== Selected text ==

:::

Threatening regional industrialisation and trade

Statistics show that, in fact, for the EAC region, the African market is the primary market for its manufactured exports.

In contrast, 91 per cent of its current trade with the EU is made up of primary commodity exports (agricultural products such as coffee, tea, spices, fruit and vegetables, fish, tobacco, hides and skins).

Only a minuscule 6 per cent or about $200,000 of EAC exports to the EU is composed of manufactured goods. In contrast, of the total EAC exports to Africa, almost 50 per cent is made up of manufactured exports – about $2.5 billion.

These figures tell two stories. One, the importance of the African market for the EAC’s aspirations to industrialise.

In contrast, the EU market plays almost no role in this. Two, the EAC internal market makes up 60 per cent of its manufactured exports to Africa. Thus, the EAC regional market is extremely valuable in supporting the Community’s industrialisation efforts..

Removing an important industrialisation tool - not new export taxes

The other area where the EPA hits the heart of our industrialisation aspirations are its disciplines on export taxes.

The logic of export taxes is to encourage producers to enter into value-added processing, hence encouraging diversification and the gradation of production capacities. Developed countries themselves used these policy tools when they were developing.

The EU has a raw materials initiative aimed at accessing non-agricultural raw materials found in other countries.
According to the European Commission, “Securing reliable and unhindered access to raw materials is important for the EU. 

In the EU, there are at least 30 million jobs depending on the availability of raw materials.” The EPA therefore prohibits signatories from introducing new export taxes or increasing existing ones.

For Tanzania and the EAC region with its rich deposits of raw materials including tungsten, cobalt, tantalum and so on, such disciplines in the long-run would be incongruent with our objective of adding value to our resources.

Losing important tariff revenue - shrinking the government coffers

The other area of loss resulting from the EPA is tariff revenue, and the numbers are not small.

Conservative estimates (assuming import growth of 0.9 per cent year on year) show that for the EAC as a whole tariff revenue losses would amount to $251 million a year by the end of the EPA’s implementation period Cumulative tariff revenue losses would amount to $2.9 billion in the first 25 years of the EPA’s life.

:::

== Given information ==
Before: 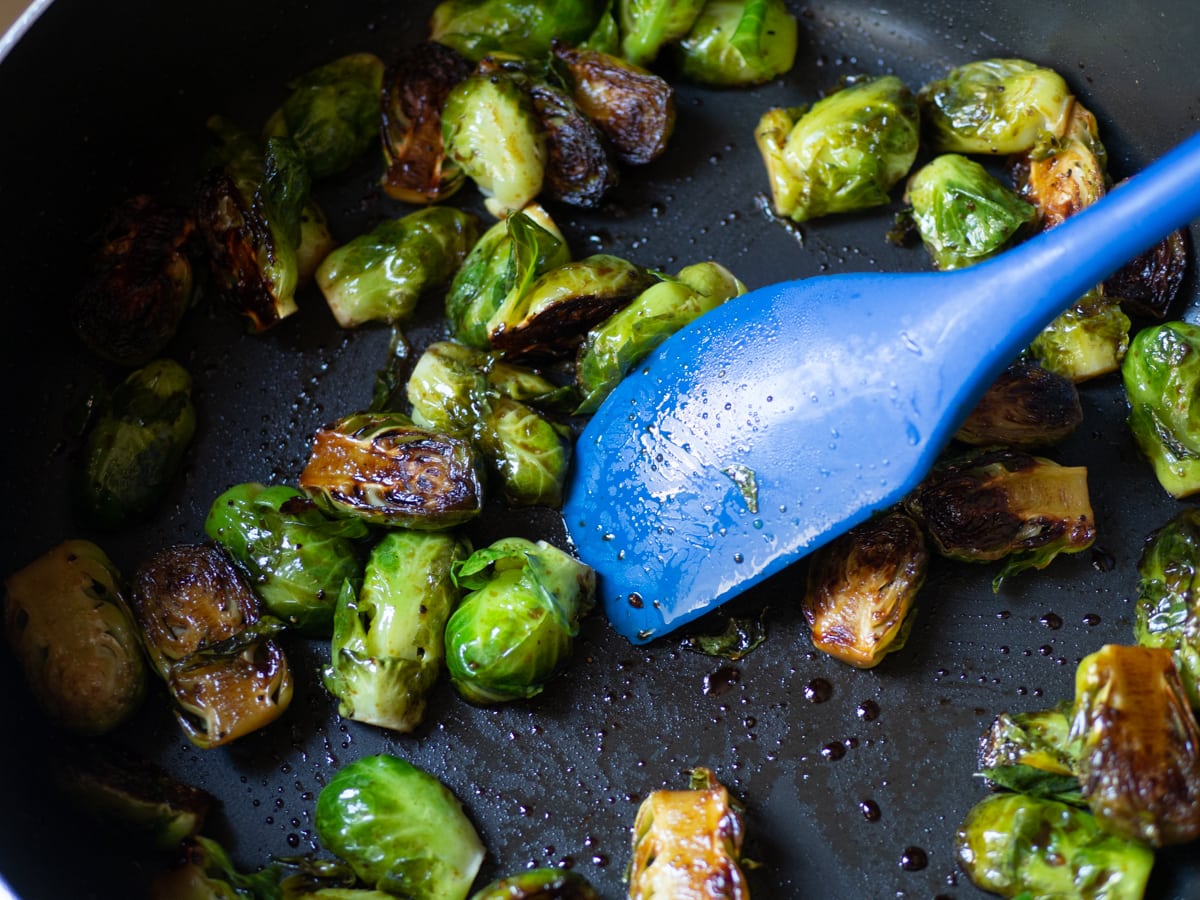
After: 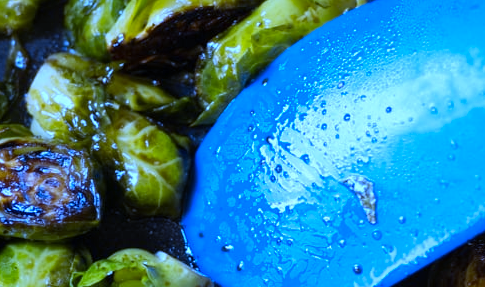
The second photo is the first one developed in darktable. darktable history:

:::

== Challenge ==
Continue the text on the EPA's costs for the EAC region, starting after its final sentence about cumulative tariff revenue losses.

== Answer for the task ==
For Tanzania, the losses based on 2013–2014 import figures are about $71 million a year. Cumulatively, just for Tanzania, they come up to $700 million over the first 25 years.

The EPA to safeguard Kenya’s flower industry – a fair exchange?

The only area where the EPA is supposed to serve the interest of the EAC is by providing duty-free access to Kenya. As a non-LDC, Kenya does not have duty-free access via the EU’s EBA. Kenya’s main export item to the EU is flowers – total sales are worth just over $500,000 a year.

Without the EPA, Kenyan’s flowers would be charged a 10 per cent Customs duty. There are other Kenyan exports also – vegetables, fruit, fish – that will face tariffs.

However, the flower industry has thus far been the most vocal.

Nevertheless, all in all, Kenyan exports to the EU market (including the UK) amount to about $1.5 billion. If no EPA is signed, the extra duties charged to Kenyan exports amounts to about $100 million a year.

Is this worth signing an EPA for? The avoidance of duties of $100 million? The tariff revenue losses as the EPA is implemented (and more tariff lines are liberalised) would be comparable. This does not even include the tariff revenue losses of the other EAC LDCs, nor the challenges posed to domestic/regional industries.

Africa is a critical market for the EAC’s manufactured goods. Regional integration and trade is the most promising avenue for EAC’s industrial development. The EPA would derail us from that promise.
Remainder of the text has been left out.